[Text provided]:
******

Re: [HACKERS] Optimizer fails?

From
dg@illustra.com (David Gould)
Date:
Michal Mosiewicz:
> As I observed postgres scanned this database at rate of
> 100kBps(sequentially). Much less than the actuall I/O throughput on this
> machine.  Even when I prepared a condition to return no records it also
> scanned it sequentially, while it would cost only 20msec.

Well, now it looks like there is a bug or two:

 - 100kBps(sequentially) is way too slow. If you have time, try profileing
   (with gprof) this scan. We should be able to do much better than this.
   If you can't do it, we might want to put "Improve sequential scan rate"
   on the todo list.

 - a "select count(*) from x where <some_index_col> <some_qual>"
   should use the index.

> Anyhow... I have to admit that similiar question asked to mysql takes...
> mysql> select count(*) from log where dt < 19980209000000 and
> dt>19980208000000;
> +----------+
> | count(*) |
> +----------+
> |    26707 |
> +----------+
> 1 row in set (7.61 sec)
>
> Of course, if I ask it without the index it takes ~3 minutes. That's why
> expected that postgres would make some use of index. (The table is in
> both cases the same).

Just out of curiosity, how long do these queries take in MySQL vs postgreSQL?

Thanks
-dg

David Gould            dg@illustra.com           510.628.3783 or 510.305.9468
Informix Software  (No, really)         300 Lakeside Drive  Oakland, CA 94612
 - Linux. Not because it is free. Because it is better.



Re: [HACKERS] Optimizer fails?

From
Michal Mosiewicz
Date:
David Gould wrote:

>  - 100kBps(sequentially) is way too slow. If you have time, try profileing
>    (with gprof) this scan. We should be able to do much better than this.
>    If you can't do it, we might want to put "Improve sequential scan rate"
>    on the todo list.

OK. I'll profile it as soon as I find some spare moment.

> > Of course, if I ask it without the index it takes ~3 minutes. That's why
> > expected that postgres would make some use of index. (The table is in
> > both cases the same).
>
> Just out of curiosity, how long do these queries take in MySQL vs postgreSQL?

******

[Supplied information]:
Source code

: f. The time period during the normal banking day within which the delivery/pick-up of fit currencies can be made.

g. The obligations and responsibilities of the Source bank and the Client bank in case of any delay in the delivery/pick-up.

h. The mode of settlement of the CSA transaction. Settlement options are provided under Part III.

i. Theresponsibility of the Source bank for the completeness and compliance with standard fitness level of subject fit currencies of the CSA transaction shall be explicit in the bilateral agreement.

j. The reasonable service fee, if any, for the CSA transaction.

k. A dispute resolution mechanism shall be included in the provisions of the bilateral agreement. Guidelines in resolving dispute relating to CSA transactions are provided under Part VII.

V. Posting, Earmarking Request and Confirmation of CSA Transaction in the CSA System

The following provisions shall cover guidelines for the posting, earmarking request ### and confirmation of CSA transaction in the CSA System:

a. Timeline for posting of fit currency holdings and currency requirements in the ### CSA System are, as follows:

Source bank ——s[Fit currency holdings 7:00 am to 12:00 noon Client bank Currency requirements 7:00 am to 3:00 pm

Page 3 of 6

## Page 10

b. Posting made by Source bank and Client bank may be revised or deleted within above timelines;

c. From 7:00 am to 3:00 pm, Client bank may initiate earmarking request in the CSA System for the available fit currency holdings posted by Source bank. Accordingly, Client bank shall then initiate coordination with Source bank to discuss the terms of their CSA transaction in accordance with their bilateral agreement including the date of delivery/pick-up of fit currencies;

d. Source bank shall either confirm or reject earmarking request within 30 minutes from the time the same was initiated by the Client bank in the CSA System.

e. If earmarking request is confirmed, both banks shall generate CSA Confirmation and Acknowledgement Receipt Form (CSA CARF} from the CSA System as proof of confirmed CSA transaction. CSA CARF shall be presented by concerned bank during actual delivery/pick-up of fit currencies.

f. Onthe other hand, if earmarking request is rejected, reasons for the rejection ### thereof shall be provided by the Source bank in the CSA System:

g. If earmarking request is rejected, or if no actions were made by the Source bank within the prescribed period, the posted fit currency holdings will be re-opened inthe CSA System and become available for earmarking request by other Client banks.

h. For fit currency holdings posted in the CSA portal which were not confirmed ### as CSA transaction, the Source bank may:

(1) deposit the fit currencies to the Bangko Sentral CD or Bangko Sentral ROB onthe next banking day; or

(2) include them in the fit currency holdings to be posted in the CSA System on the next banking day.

******

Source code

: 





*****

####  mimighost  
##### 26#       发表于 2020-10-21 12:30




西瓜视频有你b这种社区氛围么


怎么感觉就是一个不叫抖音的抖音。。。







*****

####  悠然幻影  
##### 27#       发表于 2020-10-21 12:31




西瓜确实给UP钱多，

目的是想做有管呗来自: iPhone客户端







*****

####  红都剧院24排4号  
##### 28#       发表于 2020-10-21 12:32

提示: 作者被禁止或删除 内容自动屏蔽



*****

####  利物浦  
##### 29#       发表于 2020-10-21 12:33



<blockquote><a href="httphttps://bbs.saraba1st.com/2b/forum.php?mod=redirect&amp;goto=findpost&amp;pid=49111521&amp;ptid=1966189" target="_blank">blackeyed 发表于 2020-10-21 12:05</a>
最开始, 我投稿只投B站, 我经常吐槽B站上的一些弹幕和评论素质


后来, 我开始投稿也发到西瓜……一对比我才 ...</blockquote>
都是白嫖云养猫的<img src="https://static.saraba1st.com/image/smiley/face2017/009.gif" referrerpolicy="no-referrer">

******

[Questions on the material]:
- A) List every length of time that the mailing-list thread about the optimizer states.
- B) Among the records, return the part that opens with the line containing "Source bank ——s[Fit" and closes with the line containing "d. Source bank", with both of those lines included.

[Activity answers]:
- A)
- 20msec
- 7.61 sec
- ~3 minutes

- B)
Source bank ——s[Fit currency holdings 7:00 am to 12:00 noon Client bank Currency requirements 7:00 am to 3:00 pm

Page 3 of 6

## Page 10

b. Posting made by Source bank and Client bank may be revised or deleted within above timelines;

c. From 7:00 am to 3:00 pm, Client bank may initiate earmarking request in the CSA System for the available fit currency holdings posted by Source bank. Accordingly, Client bank shall then initiate coordination with Source bank to discuss the terms of their CSA transaction in accordance with their bilateral agreement including the date of delivery/pick-up of fit currencies;

d. Source bank shall either confirm or reject earmarking request within 30 minutes from the time the same was initiated by the Client bank in the CSA System.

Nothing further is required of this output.